*** Begin section ***

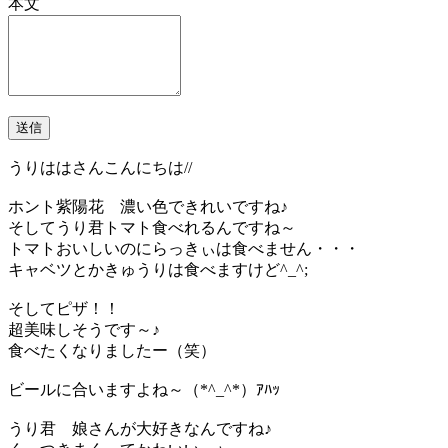
本文
うりははさんこんにちは//
ホント紫陽花 濃い色できれいですね♪
そしてうり君トマト食べれるんですね～
トマトおいしいのにらっきぃは食べません・・・
キャベツとかきゅうりは食べますけど^_^;
そしてピザ！！
超美味しそうです～♪
食べたくなりましたー（笑）
ビールに合いますよね～（*^_^*）ｱﾊｯ
うり君 娘さんが大好きなんですね♪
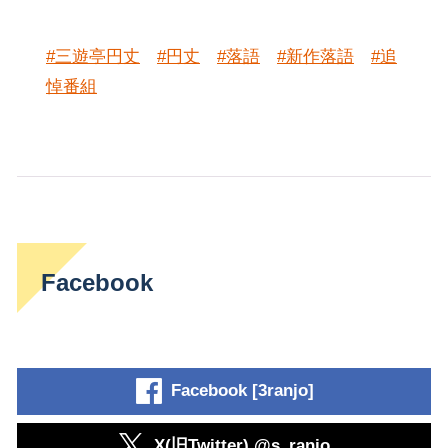
#三遊亭円丈
#円丈
#落語
#新作落語
#追
悼番組
Facebook
Facebook [3ranjo]
X(旧Twitter) @s_ranjo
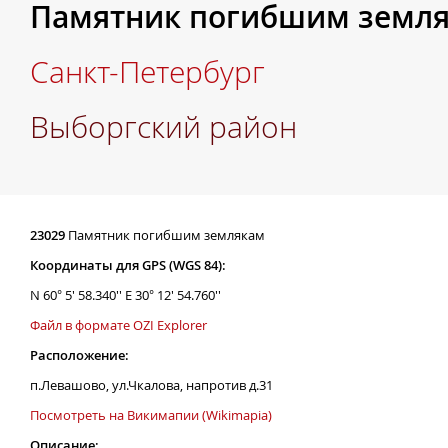
Памятник погибшим земл
Санкт-Петербург
Выборгский район
23029
Памятник погибшим землякам
Координаты для GPS (WGS 84):
N 60° 5' 58.340'' E 30° 12' 54.760''
Файл в формате OZI Explorer
Расположение:
п.Левашово, ул.Чкалова, напротив д.31
Посмотреть на Викимапии (Wikimapia)
Описание:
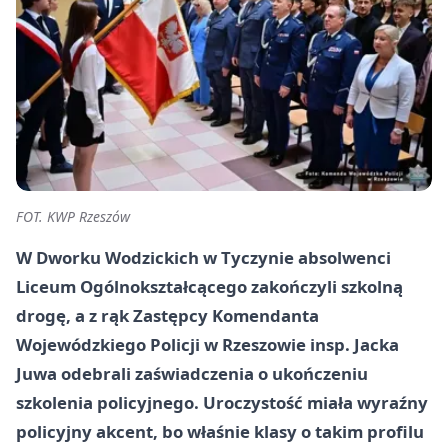
FOT. KWP Rzeszów
W Dworku Wodzickich w Tyczynie absolwenci
Liceum Ogólnokształcącego zakończyli szkolną
drogę, a z rąk Zastępcy Komendanta
Wojewódzkiego Policji w Rzeszowie insp. Jacka
Juwa odebrali zaświadczenia o ukończeniu
szkolenia policyjnego. Uroczystość miała wyraźny
policyjny akcent, bo właśnie klasy o takim profilu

*** End section ***

Prompt:
Where the string "погибшим" occurs in a line above, count that line, and report solely the final figure.

Result of this task:
2